I’d promptly shoved it back on the shelf and never read it again.
“If you read it, then you’ll know how dangerous it is to suppress things that frighten you.”
“Frighten?” I sneered. “You saying I frighten you, even after I confessed to wanting to pleasure you over my own needs. I hardly think you should be afraid of me, more like grateful that I’ve acknowledged my mistake and wanted to make amends.”
She held up her hand. “I’m not afraid of you. Well, not as much as I once was, at least. And we both know I wasn’t talking about me.” She stepped closer, the chain whispering through the grass. “I’m talking about you. You’ve suppressed so much you can’t even distinguish what’s real and what’s not anymore. You strangled me because you thought I was someone else. You had hallucinations and personality switches while recovering because your mind can no longer keep the past from the present. If you don’t permit yourself to remember, then—”
“I’ll never willingly remember,” I snapped.
She sighed again. “In that case, we both better come to terms with how this will end then.”
I frowned. “How what will end?”
Her chin tilted up, and a chill ran down my back.

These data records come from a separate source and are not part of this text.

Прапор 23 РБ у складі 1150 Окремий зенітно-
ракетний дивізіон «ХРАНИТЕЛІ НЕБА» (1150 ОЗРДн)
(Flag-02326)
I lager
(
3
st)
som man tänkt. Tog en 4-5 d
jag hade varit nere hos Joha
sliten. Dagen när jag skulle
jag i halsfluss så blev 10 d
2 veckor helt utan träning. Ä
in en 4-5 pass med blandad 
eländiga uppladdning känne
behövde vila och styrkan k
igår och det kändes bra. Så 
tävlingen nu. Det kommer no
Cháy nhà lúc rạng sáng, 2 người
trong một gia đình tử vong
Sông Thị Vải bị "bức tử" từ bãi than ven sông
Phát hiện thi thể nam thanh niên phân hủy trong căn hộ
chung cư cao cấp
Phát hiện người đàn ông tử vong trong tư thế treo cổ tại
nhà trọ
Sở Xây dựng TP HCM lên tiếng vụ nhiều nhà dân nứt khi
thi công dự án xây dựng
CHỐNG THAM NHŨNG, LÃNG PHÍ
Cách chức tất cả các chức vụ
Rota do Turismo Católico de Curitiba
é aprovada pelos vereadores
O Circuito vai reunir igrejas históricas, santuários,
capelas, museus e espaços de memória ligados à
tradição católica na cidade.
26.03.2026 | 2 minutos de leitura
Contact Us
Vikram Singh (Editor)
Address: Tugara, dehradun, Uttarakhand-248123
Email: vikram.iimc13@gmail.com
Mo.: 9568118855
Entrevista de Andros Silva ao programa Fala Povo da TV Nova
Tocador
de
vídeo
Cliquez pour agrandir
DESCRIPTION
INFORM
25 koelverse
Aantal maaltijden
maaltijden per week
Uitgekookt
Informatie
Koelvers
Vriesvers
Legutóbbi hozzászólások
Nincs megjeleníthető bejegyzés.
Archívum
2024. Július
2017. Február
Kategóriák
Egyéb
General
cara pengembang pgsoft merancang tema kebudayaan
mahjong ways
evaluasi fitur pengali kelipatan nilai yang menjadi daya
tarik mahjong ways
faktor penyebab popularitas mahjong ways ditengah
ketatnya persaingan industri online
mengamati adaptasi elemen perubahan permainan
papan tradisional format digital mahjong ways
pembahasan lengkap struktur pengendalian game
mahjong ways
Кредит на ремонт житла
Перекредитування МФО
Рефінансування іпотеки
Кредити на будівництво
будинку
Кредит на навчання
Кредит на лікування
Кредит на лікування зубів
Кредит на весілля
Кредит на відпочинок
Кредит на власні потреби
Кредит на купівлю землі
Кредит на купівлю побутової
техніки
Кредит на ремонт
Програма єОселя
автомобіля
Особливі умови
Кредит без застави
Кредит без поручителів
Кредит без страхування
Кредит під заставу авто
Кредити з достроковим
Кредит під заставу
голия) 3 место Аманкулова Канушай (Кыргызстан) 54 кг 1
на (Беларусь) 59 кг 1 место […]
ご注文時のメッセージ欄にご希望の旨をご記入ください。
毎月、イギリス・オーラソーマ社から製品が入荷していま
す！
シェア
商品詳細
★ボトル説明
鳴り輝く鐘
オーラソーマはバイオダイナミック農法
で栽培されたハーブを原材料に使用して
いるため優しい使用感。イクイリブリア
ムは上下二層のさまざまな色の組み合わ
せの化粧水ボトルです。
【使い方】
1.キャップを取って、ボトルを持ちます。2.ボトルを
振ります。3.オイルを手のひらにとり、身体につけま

Naked and sun-painted, she looked otherworldly. She looked as if she had a crystal ball and wasn’t just giving hypotheticals but a horrifying future that would come true. “You’ll make another mistake.” She shuddered, rubbing her arms as if she’d scared herself with the weight of her premonition. “You’ll hurt me, even if you don’t mean to. You’ll kill me because you’ll see them and not me. And then, you’ll be alone again. It won’t be because I ran. It won’t be because I got up the courage to hurt you to earn my freedom. You’ll kill me and be the only one to blame for your loneliness.”
I choked on my own spit. I fumbled for a refusal—something to prove how wrong she was. However, she merely turned her back on me again, grabbed her damp shirt from the top of my clothes, and shrugged it on.
It didn’t matter that she had no skirt, boots, or underwear; the way she walked with her spine dead straight and her aura of righteousness made her look like a queen. An already dead queen as she walked away until the chain pulled tight between us, and she could go no farther.
CHAPTER TWENTY-TWO
WE WALKED BACK TO the house in silence.